5. POSSIBLE RECIPIENTS AND POSSIBLE CATEGORIES OF RECIPIENTS OF THE PERSONAL DATA
Personal data may be disclosed to third parties who carry out activities necessary for the provision of the services offered by the Site who will process the data as data processors (Article 28 of EU Reg. 2016/679) and / or as natural persons who act under the authority of the Data Controller and the Manager (Article 29 of the EU Reg. 2016/679), who act under the authority of the Data Controller and the Manager. Specifically, the data will be processed by:
• Companies and consultants, our partners, in the field of assistance and consultancy, on the use of the system;
• subjects that provide services for the management of the information system and telecommunications networks; including e-mail, newsletters and website management;
• Competent authorities for the fulfillment of legal obligations and / or provisions of public bodies, upon request. The list of data processors is available at the company headquarters.
6. TRANSFER OF PERSONAL DATA TO A THIRD COUNTRY AND / OR AN INTERNATIONAL ORGANIZATION No User’s personal data will be transferred to a third country outside the European Union or to international organizations. If personal data are transferred to countries outside the European Union, the transfers will take place in compliance with the provisions established by the EU Regulation in order to ensure an adequate level of protection. In particular, the transfers will take place through the conclusion of Standard Contractual Clauses approved by the European Commission, a copy of which can be obtained by means of a specific request to be sent to the contact details contained in this information.
7. RIGHTS OF THE INTERESTED PARTY Pursuant to art. 15 and ss. of the GDPR, the interested party has the right to ask the Data Controller:
– access to your personal data;
– the rectification or cancellation of the same or the limitation of the treatment that concerns him;
– opposition to processing;
– the portability of data in the terms set out in art. 20;
– if the processing is based on article 6, paragraph 1, letter a), or on article 9, paragraph 2, letter a), the withdrawal of consent can be given at any time without prejudice to the lawfulness of the processing based on the consent given prior to the withdrawal.
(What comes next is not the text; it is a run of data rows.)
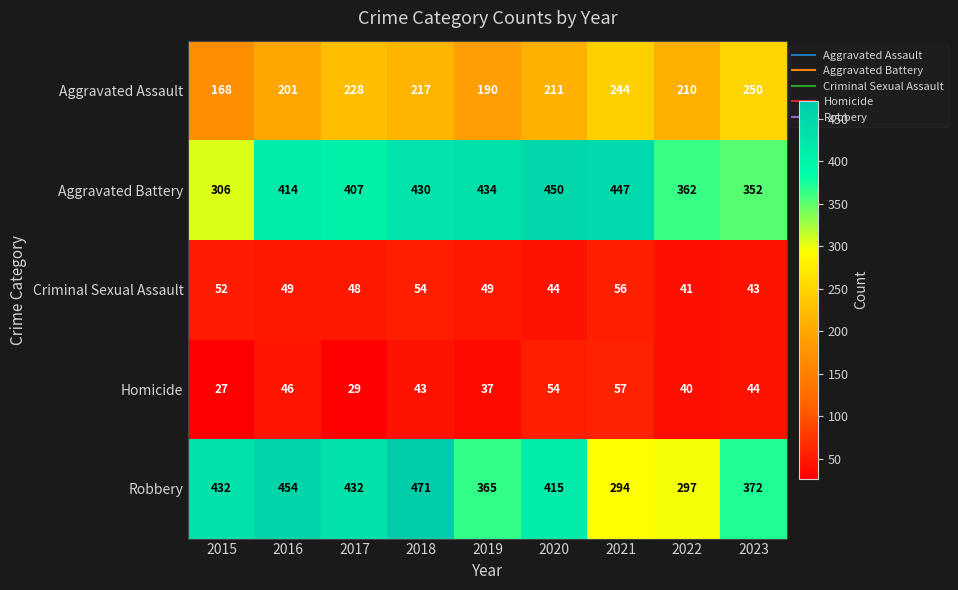

Rank the series at 2015 from highest to lowest value.

Robbery, Aggravated Battery, Aggravated Assault, Criminal Sexual Assault, Homicide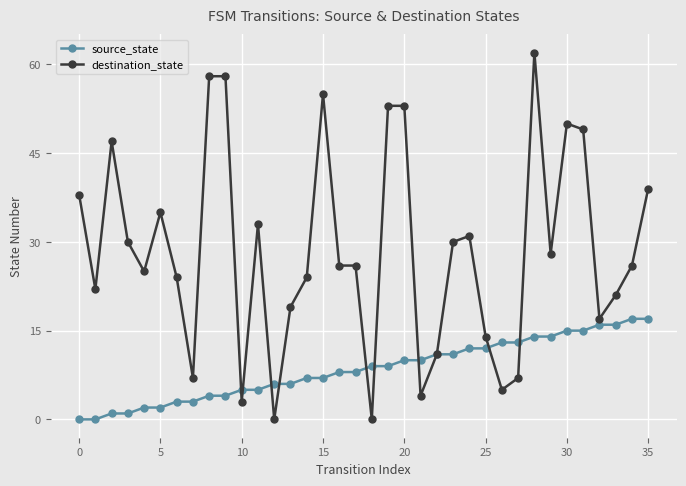

Rank the series by their average value, from lowest to highest.

source_state, destination_state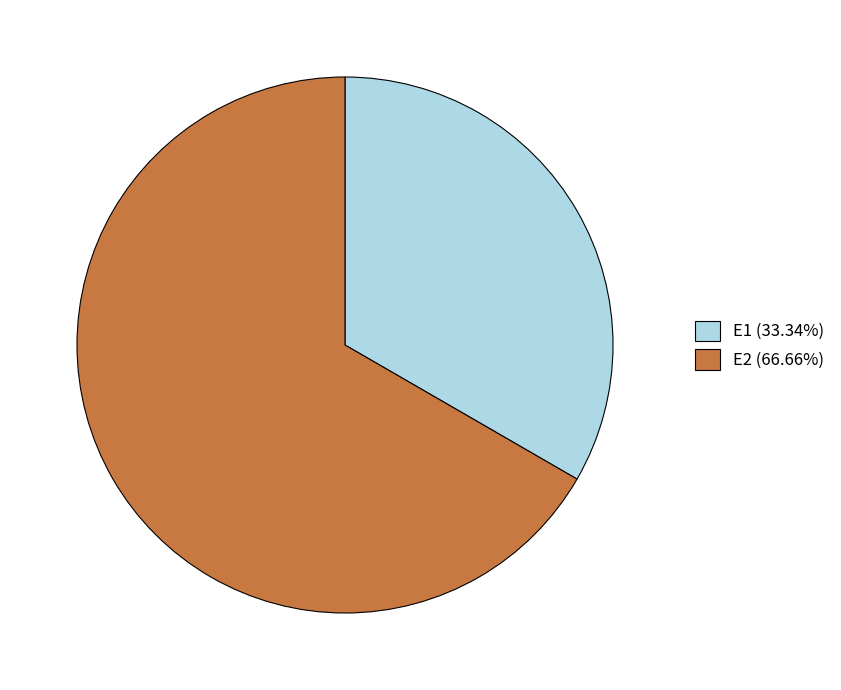

Is the sum of E2 (66.66%) and E1 (33.34%) greater than half?

Yes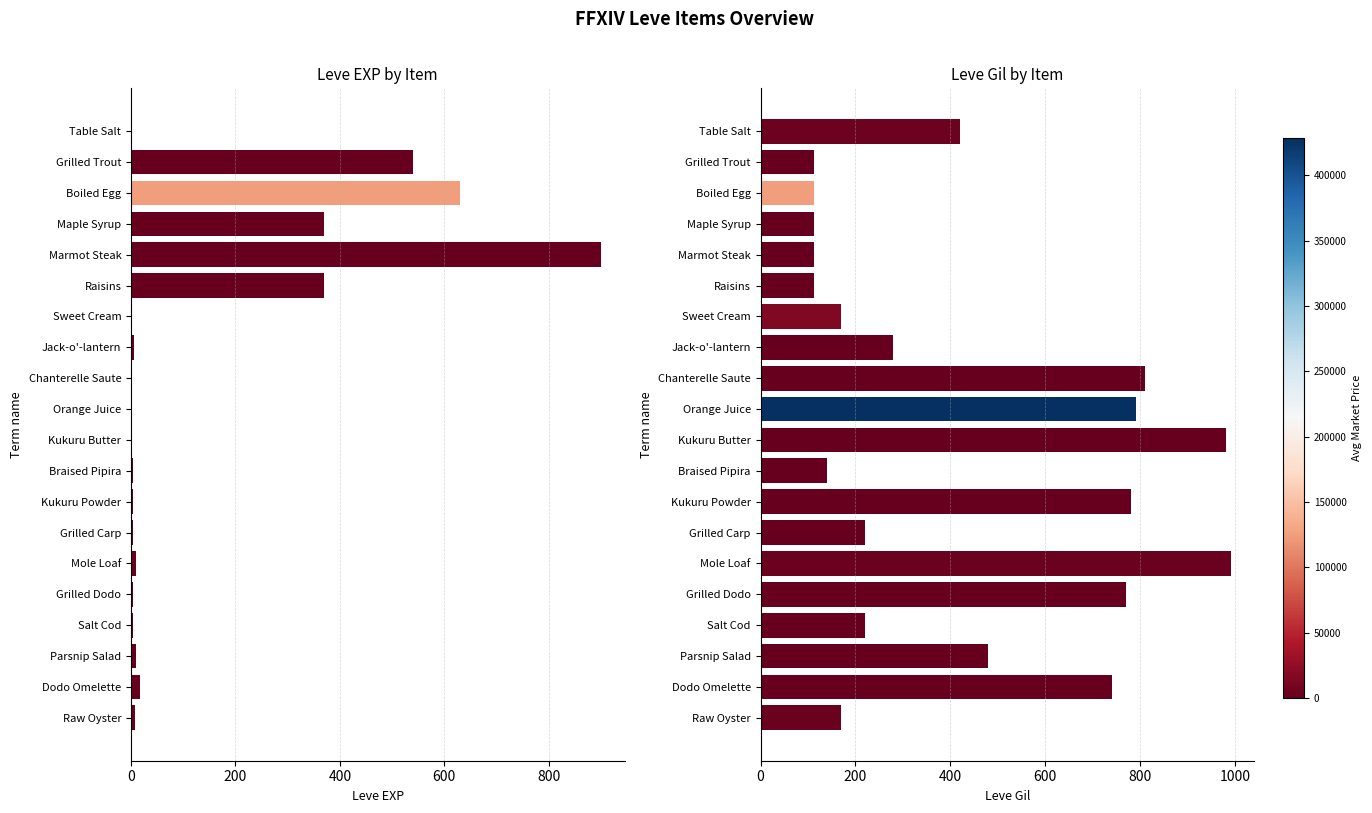

Which series has the largest total across all categories?

Leve Gil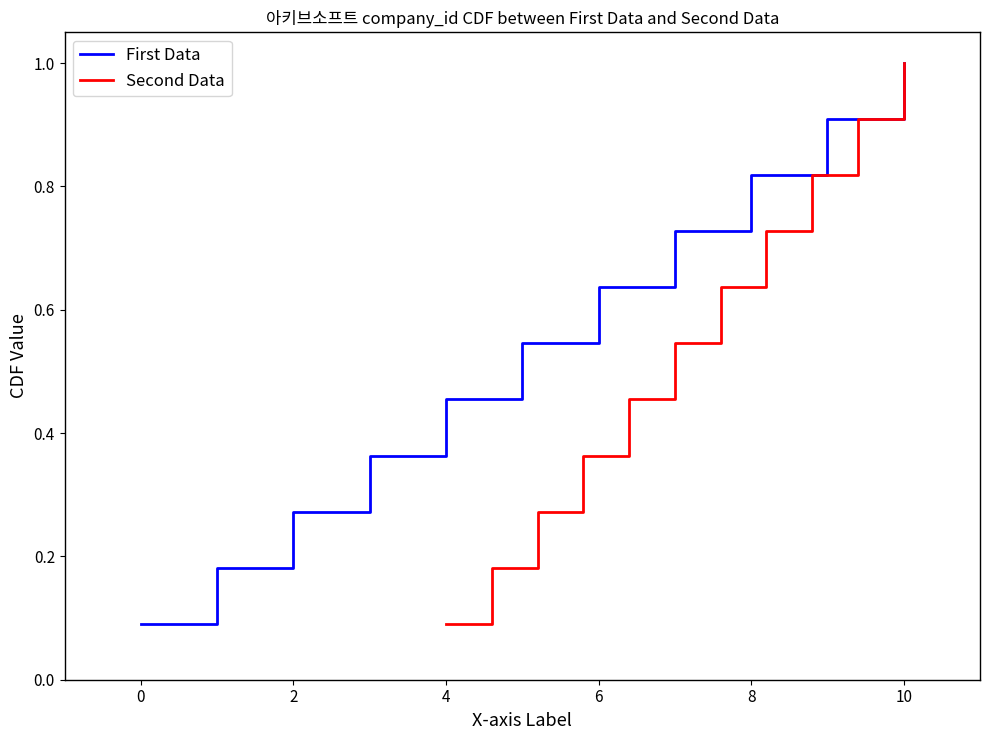

Where is Second Data nearest to the value 0?

4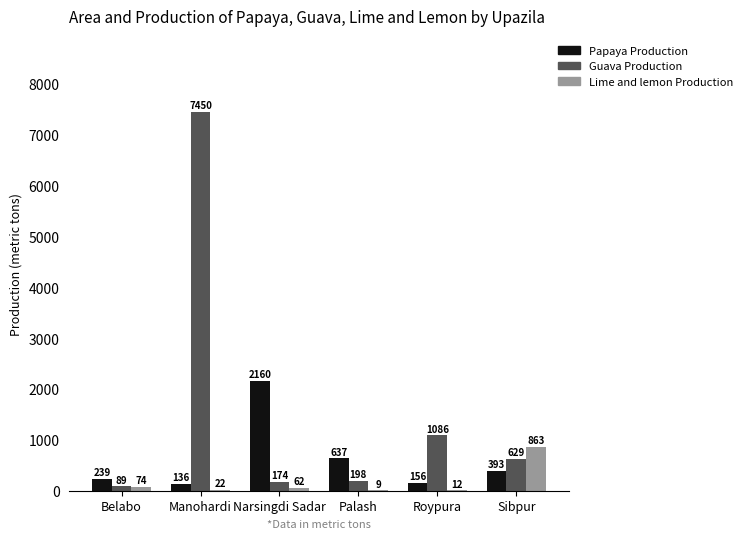

How many series are shown in this chart?

3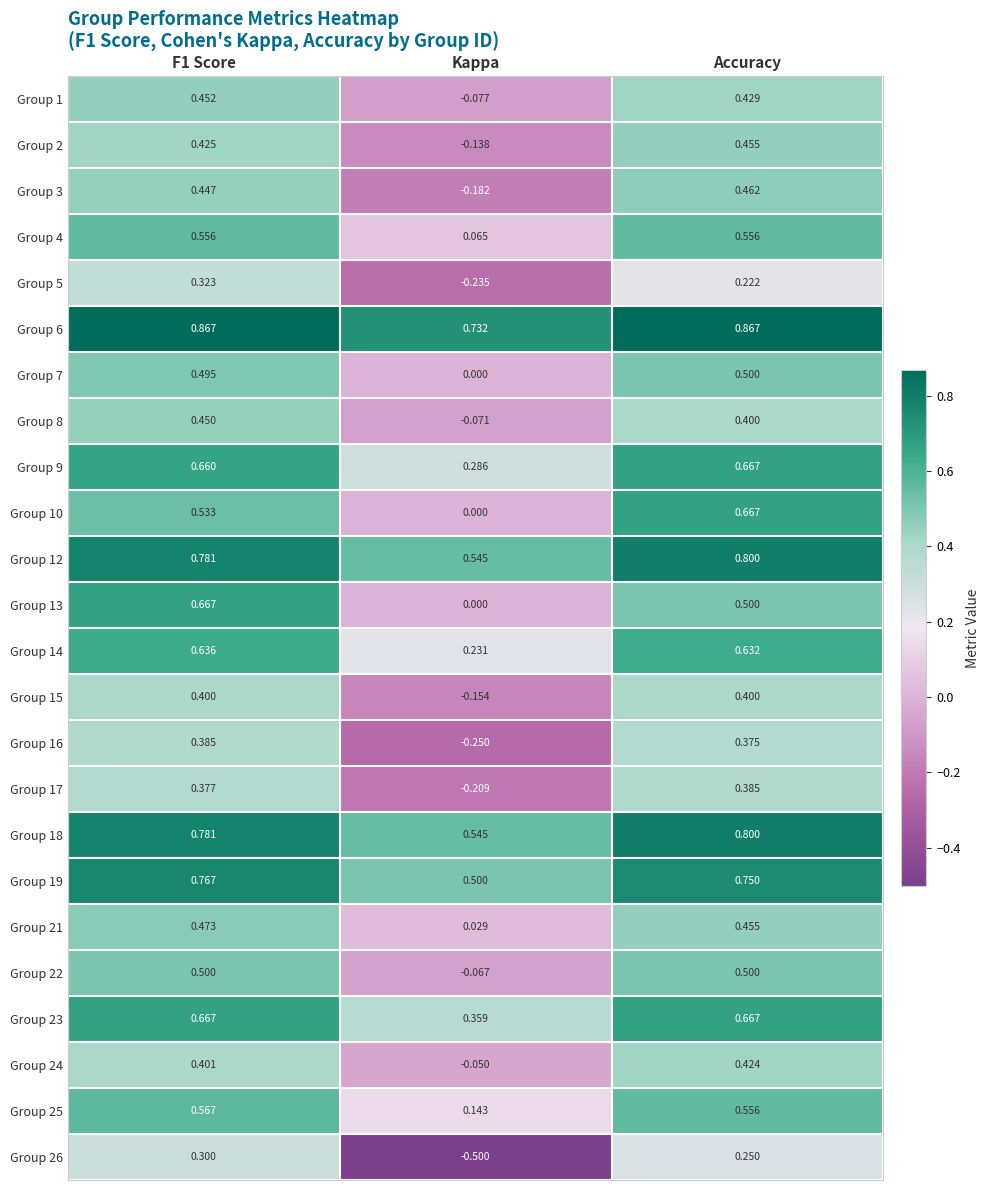

How many series are shown in this chart?

24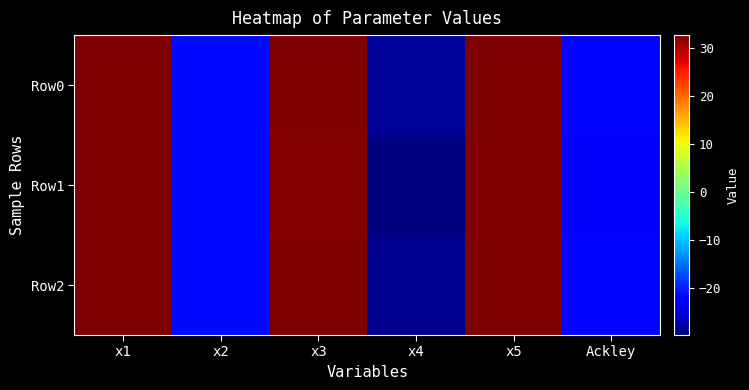

Reading left to right, list all the values displayed in this chart.

Row0: x1=32.8	x2=-21.4	x3=32.8	x4=-28.1	x5=32.8	Ackley=-21.6
Row1: x1=32.8	x2=-21.4	x3=32.4	x4=-29.7	x5=32.7	Ackley=-21.9
Row2: x1=32.8	x2=-21.3	x3=32.8	x4=-28.9	x5=32.7	Ackley=-21.5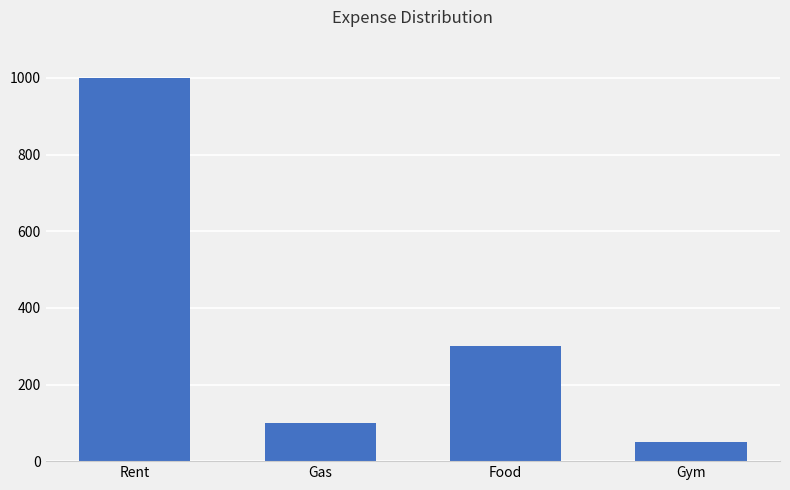

What position from the right is Gas?

3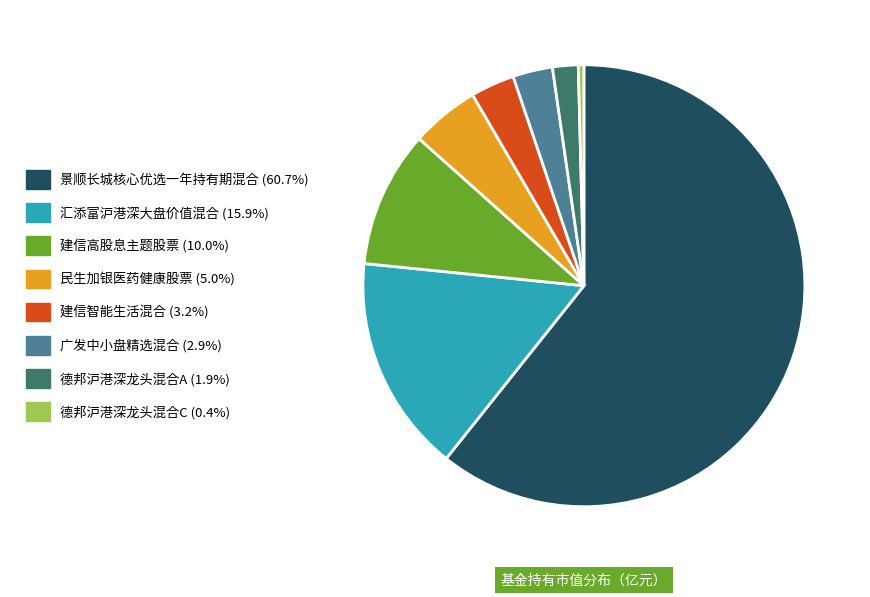

Combined, do 德邦沪港深龙头混合C (0.4%) and 建信高股息主题股票 (10.0%) account for over 50%?

No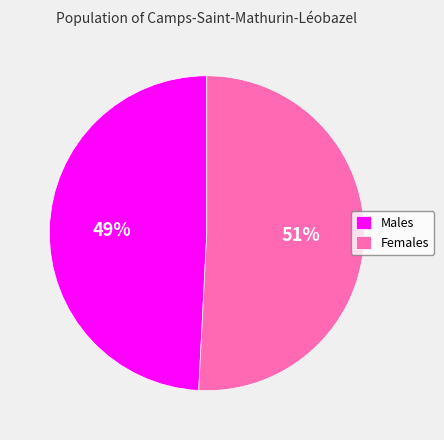

How many slices are in this pie chart?

2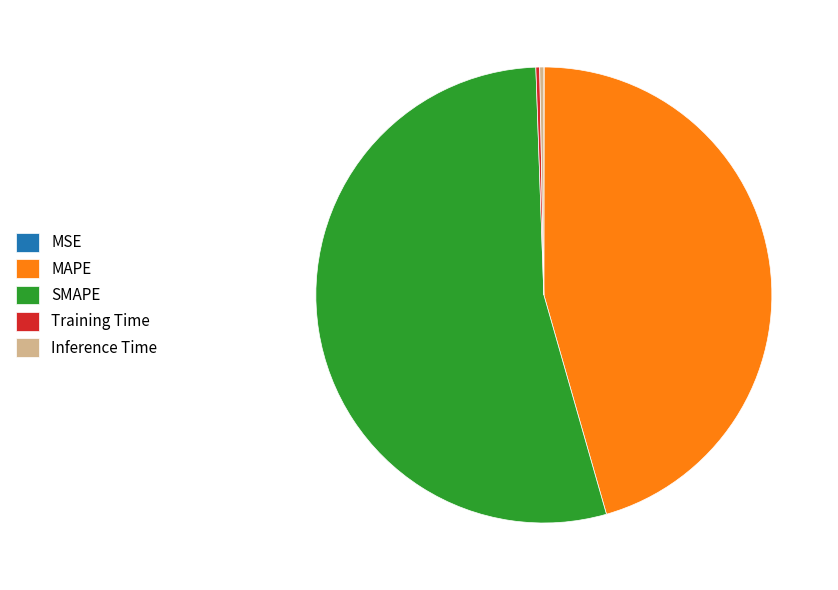

Is it true that SMAPE is 47% of the pie?

False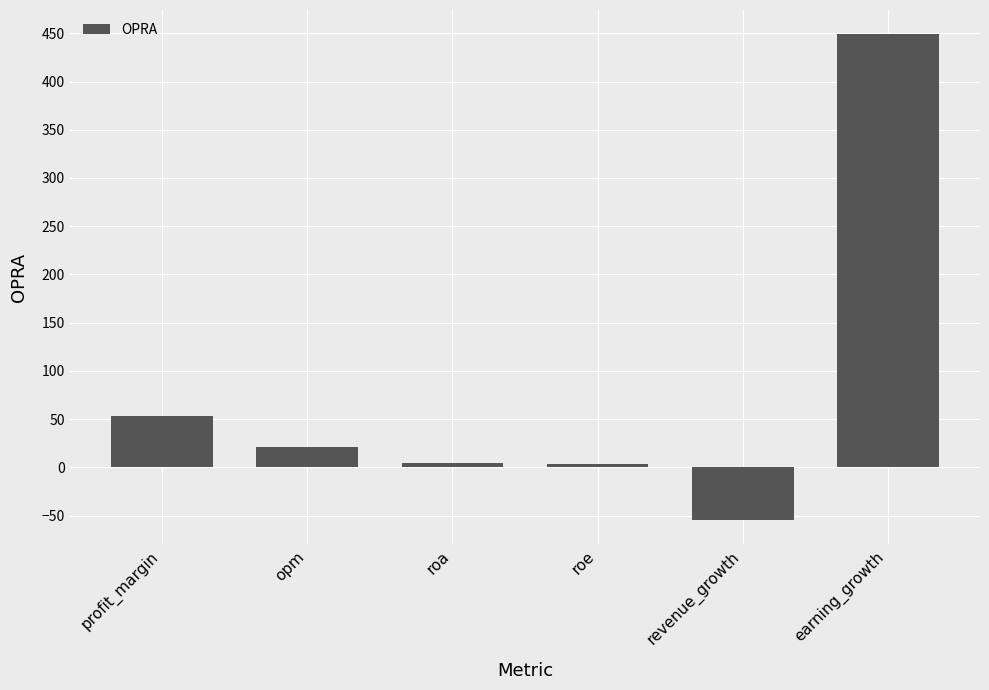

At which label is the value closest to 197?

profit_margin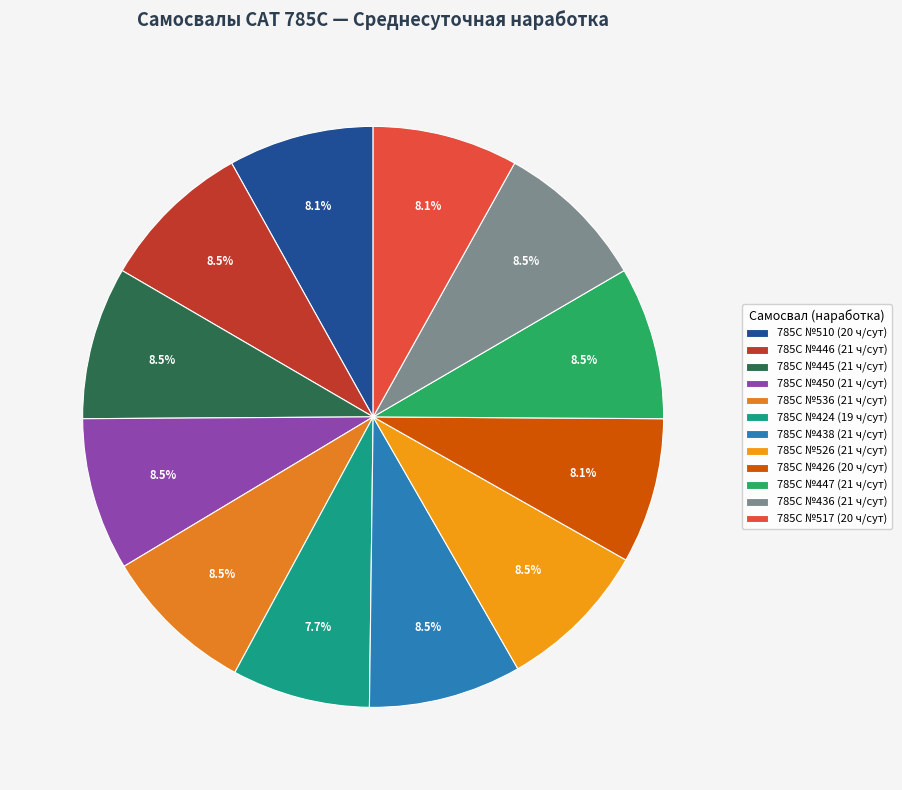

How many slices are in this pie chart?

12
Without prejudice to any other administrative or judicial appeal, the interested party who believes that the processing concerning him or her violates the GDPR, has the right to lodge a complaint with the Guarantor for the protection of personal data in the manner described on the site www.garanteprivacy.it (art . 77 cit.). To exercise the above rights, the interested party may contact the Data Controller at the addresses indicated in point 1 of this information.